Here, the evidence on which plaintiff relies to support his CEPA claim is insufficient. The anonymous letter made no reference to any conduct that related to credit cards or business lunches. Therefore, the CEPA claim rises or falls on the oral complaint that plaintiff asserts he made to DeCraine. However, his testimony was vague and he did not suggest or believe that the employees about whom he complained were engaged in fraudulent conduct.

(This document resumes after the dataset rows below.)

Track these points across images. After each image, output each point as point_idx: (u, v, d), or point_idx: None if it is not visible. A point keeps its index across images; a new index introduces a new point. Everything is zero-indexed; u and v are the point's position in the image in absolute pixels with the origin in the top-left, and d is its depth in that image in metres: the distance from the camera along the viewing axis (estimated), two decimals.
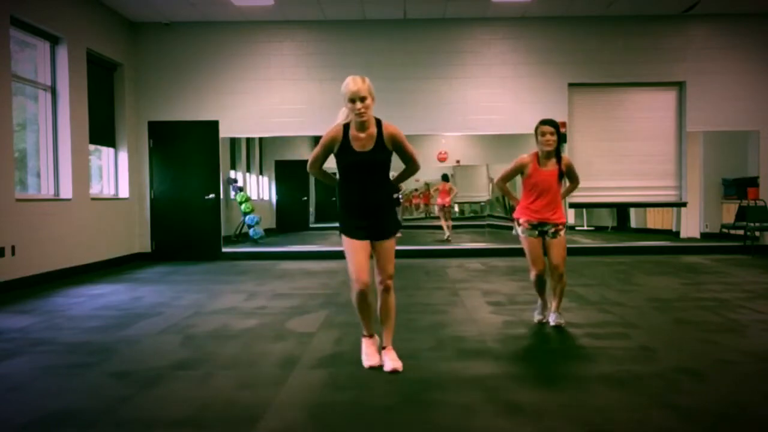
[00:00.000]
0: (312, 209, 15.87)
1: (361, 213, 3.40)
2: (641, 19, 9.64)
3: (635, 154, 9.79)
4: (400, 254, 10.48)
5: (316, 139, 14.67)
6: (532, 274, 4.55)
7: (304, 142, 14.68)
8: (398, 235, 3.61)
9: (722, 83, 9.64)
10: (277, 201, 15.62)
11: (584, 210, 15.18)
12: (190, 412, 2.86)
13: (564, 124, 9.64)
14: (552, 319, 4.57)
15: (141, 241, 9.64)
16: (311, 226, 15.61)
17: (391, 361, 3.44)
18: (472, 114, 9.67)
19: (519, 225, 4.53)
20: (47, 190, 7.69)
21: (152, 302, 5.81)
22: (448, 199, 12.22)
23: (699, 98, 9.64)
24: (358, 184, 3.39)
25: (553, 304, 4.60)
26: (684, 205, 10.10)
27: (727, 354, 3.77)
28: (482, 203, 18.32)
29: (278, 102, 9.61)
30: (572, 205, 10.37)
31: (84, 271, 7.97)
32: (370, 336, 3.61)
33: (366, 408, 2.91)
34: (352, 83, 3.25)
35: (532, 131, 4.53)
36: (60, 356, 3.89)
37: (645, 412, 2.78)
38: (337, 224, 3.54)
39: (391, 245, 3.46)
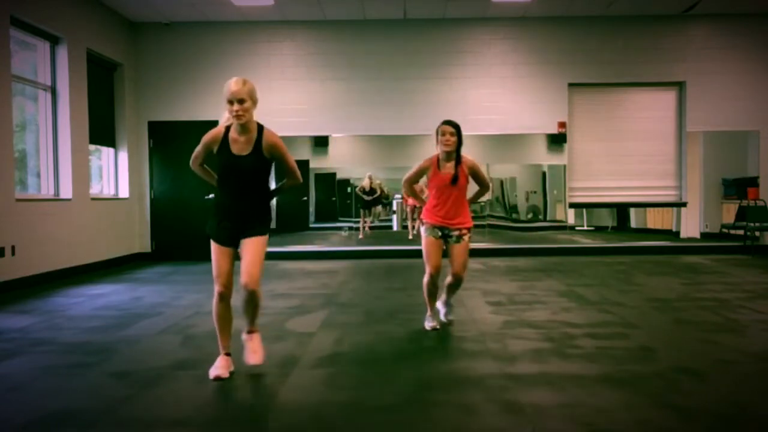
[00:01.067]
0: (312, 209, 15.88)
1: (229, 215, 3.38)
2: (641, 19, 9.64)
3: (635, 154, 9.79)
4: (400, 254, 10.49)
5: (316, 139, 14.64)
6: (426, 276, 4.45)
7: (304, 142, 14.66)
8: (361, 237, 3.55)
9: (722, 83, 9.64)
10: (277, 201, 15.62)
11: (584, 210, 15.17)
12: (190, 412, 2.86)
13: (564, 124, 9.65)
14: (442, 314, 4.56)
15: (141, 241, 9.64)
16: (311, 226, 15.61)
17: (253, 352, 3.42)
18: (472, 114, 9.66)
19: (423, 224, 4.46)
20: (47, 190, 7.69)
21: (152, 302, 5.81)
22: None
23: (699, 98, 9.64)
24: (230, 187, 3.36)
25: (443, 296, 4.54)
26: (684, 205, 10.11)
27: (727, 354, 3.77)
28: (482, 203, 18.32)
29: (278, 102, 9.60)
30: (572, 205, 10.37)
31: (84, 271, 7.96)
32: (227, 355, 3.46)
33: (366, 408, 2.91)
34: (234, 84, 3.19)
35: (532, 131, 4.55)
36: (60, 356, 3.89)
37: (645, 412, 2.78)
38: (337, 224, 3.53)
39: (255, 245, 3.38)
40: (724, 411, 2.81)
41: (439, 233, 4.39)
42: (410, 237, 11.54)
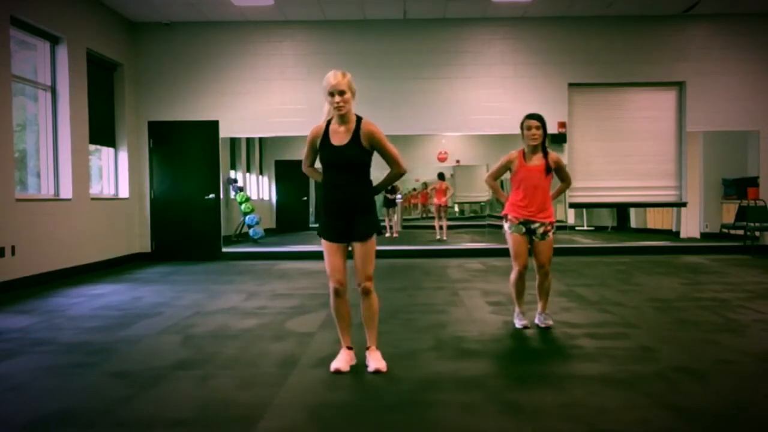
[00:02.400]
0: (312, 209, 15.89)
1: (337, 212, 3.41)
2: (641, 19, 9.64)
3: (635, 154, 9.79)
4: (401, 254, 10.47)
5: None
6: (514, 273, 4.44)
7: (304, 142, 14.65)
8: (395, 235, 3.64)
9: (722, 83, 9.64)
10: (277, 201, 15.63)
11: (584, 210, 15.18)
12: (190, 412, 2.86)
13: (564, 124, 9.65)
14: (540, 321, 4.50)
15: (141, 241, 9.64)
16: (311, 226, 15.61)
17: (375, 362, 3.44)
18: (472, 114, 9.67)
19: (506, 221, 4.42)
20: (47, 190, 7.69)
21: (152, 302, 5.81)
22: (444, 199, 12.22)
23: (699, 98, 9.64)
24: (334, 179, 3.41)
25: (539, 305, 4.52)
26: (684, 205, 10.11)
27: (727, 354, 3.77)
28: (482, 203, 18.32)
29: (278, 102, 9.61)
30: (572, 205, 10.37)
31: (84, 271, 7.96)
32: (349, 348, 3.55)
33: (366, 408, 2.91)
34: (333, 77, 3.28)
35: None
36: (60, 356, 3.89)
37: (645, 412, 2.78)
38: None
39: (368, 247, 3.42)
40: (724, 411, 2.81)
41: (523, 229, 4.37)
42: (438, 238, 11.59)
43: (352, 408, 2.92)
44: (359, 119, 3.41)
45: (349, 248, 3.49)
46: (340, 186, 3.39)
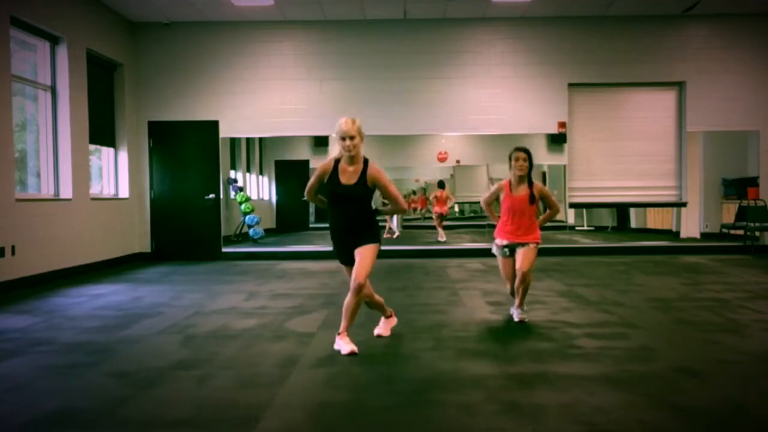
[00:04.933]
0: (312, 209, 15.89)
1: (341, 237, 3.94)
2: (641, 19, 9.64)
3: (635, 154, 9.79)
4: (400, 254, 10.48)
5: (316, 139, 14.63)
6: (507, 288, 4.91)
7: (304, 142, 14.68)
8: (396, 235, 3.89)
9: (722, 83, 9.64)
10: (277, 201, 15.63)
11: (584, 210, 15.18)
12: (190, 412, 2.86)
13: (564, 124, 9.65)
14: (516, 316, 4.72)
15: (141, 241, 9.64)
16: (311, 226, 15.61)
17: (347, 345, 3.81)
18: (472, 114, 9.67)
19: (495, 244, 4.81)
20: (47, 190, 7.69)
21: (152, 302, 5.81)
22: (446, 208, 12.28)
23: (699, 98, 9.64)
24: (339, 211, 3.90)
25: (516, 300, 4.73)
26: (684, 205, 10.11)
27: (727, 354, 3.77)
28: (480, 201, 18.30)
29: (278, 102, 9.61)
30: (572, 205, 10.37)
31: (84, 271, 7.96)
32: (388, 317, 4.31)
33: (366, 408, 2.91)
34: (344, 124, 3.78)
35: (532, 131, 4.66)
36: (60, 356, 3.89)
37: (645, 412, 2.78)
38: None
39: (366, 250, 3.87)
40: (724, 411, 2.81)
41: (507, 251, 4.73)
42: (440, 239, 11.64)
43: (352, 408, 2.92)
44: (366, 162, 3.87)
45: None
46: (345, 217, 3.90)
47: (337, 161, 3.86)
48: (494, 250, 4.82)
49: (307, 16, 9.47)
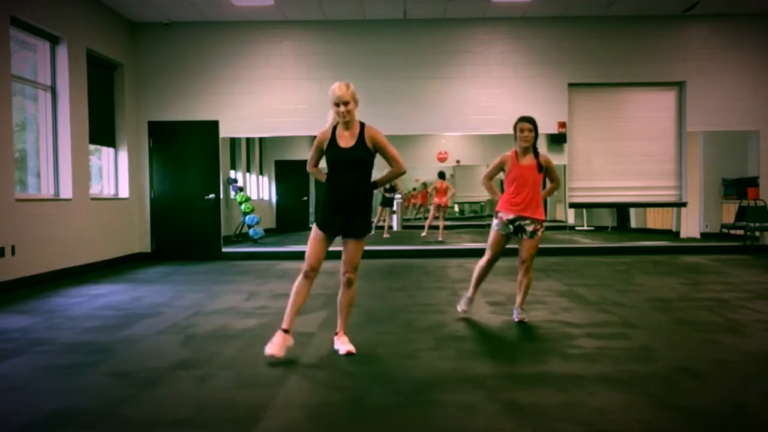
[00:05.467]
0: (312, 209, 15.88)
1: (339, 206, 3.73)
2: (641, 19, 9.64)
3: (635, 154, 9.79)
4: (400, 254, 10.45)
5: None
6: (484, 259, 4.76)
7: (304, 142, 14.67)
8: (386, 235, 3.80)
9: (722, 83, 9.64)
10: (277, 201, 15.63)
11: (584, 210, 15.18)
12: (190, 412, 2.86)
13: (564, 124, 9.65)
14: (516, 315, 4.69)
15: (141, 241, 9.64)
16: (311, 226, 15.60)
17: (346, 345, 3.77)
18: (472, 114, 9.67)
19: (496, 218, 4.69)
20: (47, 190, 7.69)
21: (152, 302, 5.81)
22: (445, 199, 12.16)
23: (699, 98, 9.64)
24: (340, 177, 3.74)
25: (518, 300, 4.71)
26: (684, 205, 10.10)
27: (727, 354, 3.77)
28: (482, 203, 18.31)
29: (278, 102, 9.61)
30: (572, 205, 10.37)
31: (84, 271, 7.97)
32: (286, 331, 3.69)
33: (366, 408, 2.91)
34: (338, 89, 3.67)
35: None
36: (60, 356, 3.89)
37: (645, 412, 2.78)
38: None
39: (360, 245, 3.79)
40: (724, 411, 2.81)
41: (511, 228, 4.63)
42: (438, 239, 11.58)
43: (352, 408, 2.92)
44: (362, 125, 3.76)
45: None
46: (345, 183, 3.73)
47: (334, 129, 3.78)
48: (494, 224, 4.70)
49: (307, 16, 9.47)
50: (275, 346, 3.62)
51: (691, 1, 9.07)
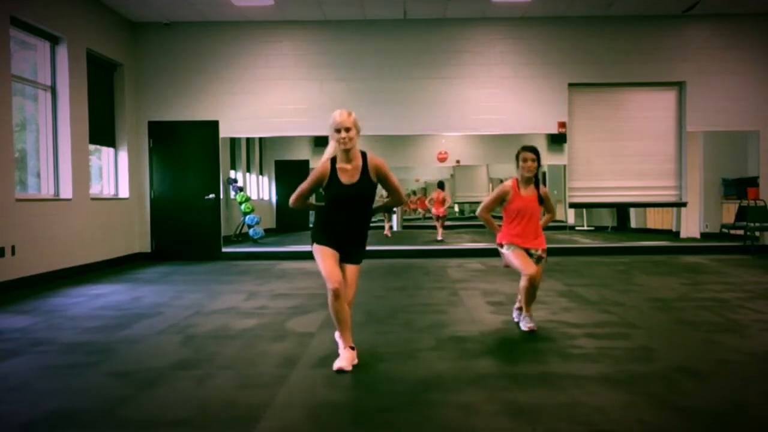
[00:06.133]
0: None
1: (336, 240, 3.58)
2: (641, 19, 9.64)
3: (635, 154, 9.79)
4: (400, 254, 10.45)
5: (316, 139, 14.68)
6: (524, 280, 4.35)
7: (304, 142, 14.69)
8: (388, 234, 3.65)
9: (722, 83, 9.64)
10: (277, 201, 15.63)
11: (584, 210, 15.19)
12: (190, 412, 2.86)
13: (564, 124, 9.65)
14: (524, 324, 4.43)
15: (141, 241, 9.64)
16: (311, 225, 15.60)
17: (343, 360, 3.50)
18: (472, 114, 9.67)
19: (503, 246, 4.48)
20: (47, 190, 7.69)
21: (152, 302, 5.81)
22: (442, 210, 12.41)
23: (699, 98, 9.64)
24: (341, 214, 3.57)
25: (524, 306, 4.50)
26: (684, 205, 10.10)
27: (727, 354, 3.77)
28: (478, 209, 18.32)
29: (278, 102, 9.61)
30: (572, 205, 10.37)
31: (84, 271, 7.97)
32: (352, 348, 3.57)
33: (366, 408, 2.91)
34: (339, 116, 3.46)
35: (532, 131, 4.60)
36: (60, 356, 3.89)
37: (645, 412, 2.78)
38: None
39: (355, 272, 3.63)
40: (724, 411, 2.81)
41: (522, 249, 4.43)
42: (439, 239, 11.69)
43: (352, 408, 2.92)
44: (364, 155, 3.56)
45: None
46: (348, 218, 3.58)
47: (332, 162, 3.52)
48: (504, 250, 4.46)
49: (307, 16, 9.47)
50: (345, 360, 3.47)
51: (691, 1, 9.07)
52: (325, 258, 3.57)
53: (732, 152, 11.40)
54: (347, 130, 3.44)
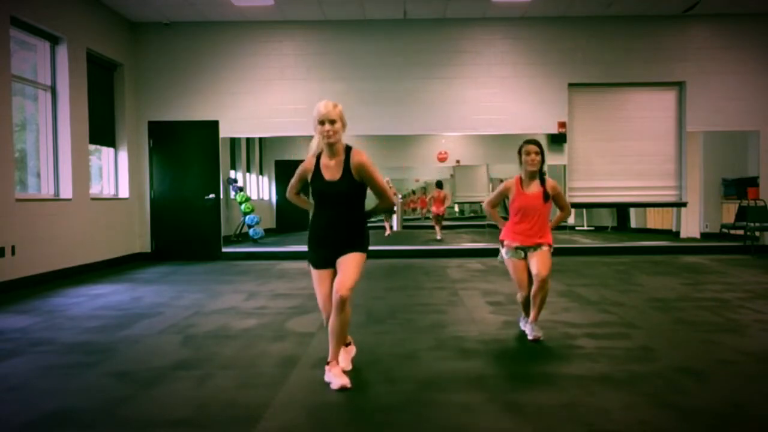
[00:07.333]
0: (311, 209, 15.87)
1: (326, 241, 3.34)
2: (641, 19, 9.64)
3: (635, 154, 9.79)
4: (400, 254, 10.47)
5: None
6: (520, 297, 4.26)
7: (304, 142, 14.62)
8: (388, 234, 3.50)
9: (722, 83, 9.64)
10: (277, 201, 15.62)
11: (584, 210, 15.18)
12: (190, 412, 2.86)
13: (564, 124, 9.65)
14: (529, 332, 4.17)
15: (141, 241, 9.64)
16: (311, 224, 15.57)
17: (338, 378, 3.16)
18: (472, 114, 9.66)
19: (503, 247, 4.25)
20: (47, 190, 7.69)
21: (152, 302, 5.81)
22: (442, 209, 12.45)
23: (699, 98, 9.64)
24: (326, 212, 3.36)
25: (531, 314, 4.20)
26: (684, 205, 10.10)
27: (727, 354, 3.77)
28: (482, 203, 18.32)
29: (278, 102, 9.61)
30: (572, 205, 10.36)
31: (84, 271, 7.96)
32: (337, 362, 3.29)
33: (366, 408, 2.91)
34: (323, 107, 3.31)
35: (532, 131, 4.55)
36: (60, 356, 3.89)
37: (645, 412, 2.78)
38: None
39: (351, 259, 3.27)
40: (724, 411, 2.81)
41: (522, 254, 4.18)
42: (438, 238, 11.78)
43: (352, 408, 2.92)
44: (348, 150, 3.33)
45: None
46: (332, 220, 3.34)
47: (318, 158, 3.36)
48: (503, 254, 4.24)
49: (307, 16, 9.46)
50: (342, 377, 3.17)
51: (691, 1, 9.07)
52: (319, 285, 3.41)
53: (732, 152, 11.39)
54: (332, 122, 3.27)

The court says even if plaintiff offered enough evidence to sustain a CEPA recovery, it would reverse this aspect of the verdict because of the erroneous jury charge that told the jurors they could return a CEPA verdict based on complaints that dealt with credit card, meal practices "and other things." This broad and open-ended description failed to give the jury an adequate explanation of the alleged wrongful activity that could support a verdict in plaintiff's favor on his CEPA claim and failed to provide the appropriate focus as a matter of law, i.e., on what plaintiff knew and reasonably believed.
Finally, the court affirms the dismissal of the claim of implied contract, agreeing with the trial court's substantive analysis of the claim and the appellate panel's reasoning that the only damage that could be recovered, if there were any merit to that claim, would be co-extensive with the verdict plaintiff has already received.
Chief Justice Rabner, Justice Patterson, and Judges Parrillo and Fuentes, both temporarily assigned, join in Justice Hoens's opinion. Justices LaVecchia and Albin and Judges Rodriguez and Cuff, both temporarily assigned, did not participate.
For appellant/cross-respondent — Michael T. Bissinger (Day Pitney; Bissinger and Joshua A. Polak on the briefs). For respondent/cross-appellant — Maureen S. Binetti (Wilentz, Goldman & Spitzer; Binetti and Stephanie D. Gironda on the briefs).